WHAT TO DO: Pick out and copy every line of the data below that contains the string "blocs".

RAW DATA:
# # # # #
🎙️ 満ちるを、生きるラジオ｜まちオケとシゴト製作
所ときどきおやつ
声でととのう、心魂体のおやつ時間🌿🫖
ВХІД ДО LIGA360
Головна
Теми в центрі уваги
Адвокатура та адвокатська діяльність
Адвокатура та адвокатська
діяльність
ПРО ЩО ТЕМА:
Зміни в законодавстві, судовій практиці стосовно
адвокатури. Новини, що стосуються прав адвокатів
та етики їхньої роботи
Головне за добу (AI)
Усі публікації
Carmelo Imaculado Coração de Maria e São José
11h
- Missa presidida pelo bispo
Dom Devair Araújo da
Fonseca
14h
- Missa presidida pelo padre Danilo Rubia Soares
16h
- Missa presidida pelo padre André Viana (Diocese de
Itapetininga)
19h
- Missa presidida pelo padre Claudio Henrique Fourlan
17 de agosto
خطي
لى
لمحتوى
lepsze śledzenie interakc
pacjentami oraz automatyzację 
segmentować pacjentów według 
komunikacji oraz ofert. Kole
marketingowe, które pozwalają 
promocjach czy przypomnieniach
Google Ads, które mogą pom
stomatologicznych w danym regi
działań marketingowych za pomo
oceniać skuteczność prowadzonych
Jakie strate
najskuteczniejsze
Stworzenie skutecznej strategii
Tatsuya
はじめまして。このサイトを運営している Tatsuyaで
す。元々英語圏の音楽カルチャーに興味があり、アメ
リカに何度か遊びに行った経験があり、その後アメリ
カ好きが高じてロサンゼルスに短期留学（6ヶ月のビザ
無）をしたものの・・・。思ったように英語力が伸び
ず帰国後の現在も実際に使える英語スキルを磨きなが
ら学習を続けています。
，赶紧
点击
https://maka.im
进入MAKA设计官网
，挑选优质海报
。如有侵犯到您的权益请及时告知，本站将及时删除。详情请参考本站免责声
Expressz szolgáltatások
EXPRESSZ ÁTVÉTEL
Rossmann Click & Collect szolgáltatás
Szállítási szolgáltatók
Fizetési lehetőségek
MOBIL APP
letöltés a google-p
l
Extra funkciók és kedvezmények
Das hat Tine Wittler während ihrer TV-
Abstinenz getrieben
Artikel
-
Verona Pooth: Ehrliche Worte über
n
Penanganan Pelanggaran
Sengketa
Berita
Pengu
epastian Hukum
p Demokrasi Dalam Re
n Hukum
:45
# # # # #
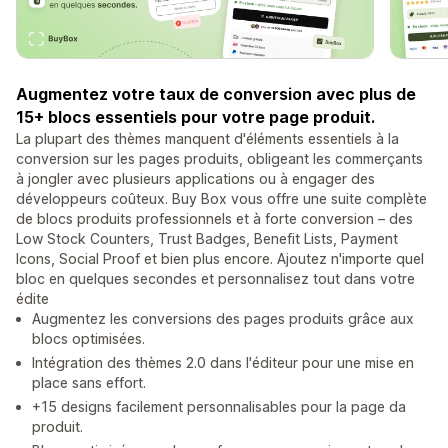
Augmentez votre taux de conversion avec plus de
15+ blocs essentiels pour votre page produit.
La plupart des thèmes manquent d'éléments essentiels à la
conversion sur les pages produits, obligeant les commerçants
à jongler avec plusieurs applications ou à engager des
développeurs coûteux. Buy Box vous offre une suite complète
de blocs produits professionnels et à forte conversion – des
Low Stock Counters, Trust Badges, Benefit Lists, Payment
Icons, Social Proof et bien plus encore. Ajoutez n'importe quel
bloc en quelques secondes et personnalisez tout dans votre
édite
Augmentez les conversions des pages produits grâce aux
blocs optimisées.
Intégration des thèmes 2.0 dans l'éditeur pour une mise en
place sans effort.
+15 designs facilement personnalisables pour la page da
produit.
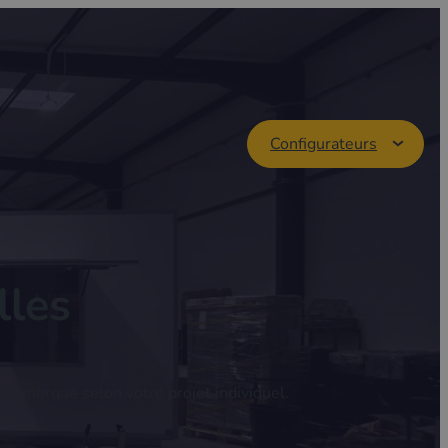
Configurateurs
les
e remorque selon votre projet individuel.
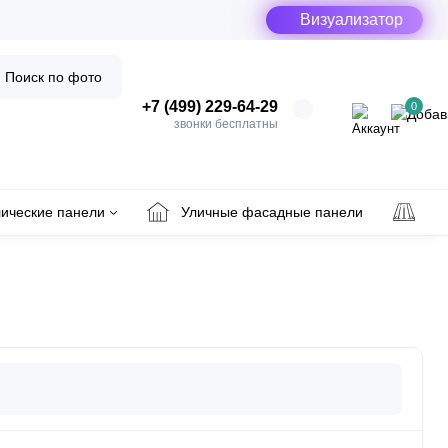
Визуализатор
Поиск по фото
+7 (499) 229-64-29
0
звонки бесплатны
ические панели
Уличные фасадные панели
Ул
# # # # #
WRITTEN RESPONSE:
15+ blocs essentiels pour votre page produit.
de blocs produits professionnels et à forte conversion – des
blocs optimisées.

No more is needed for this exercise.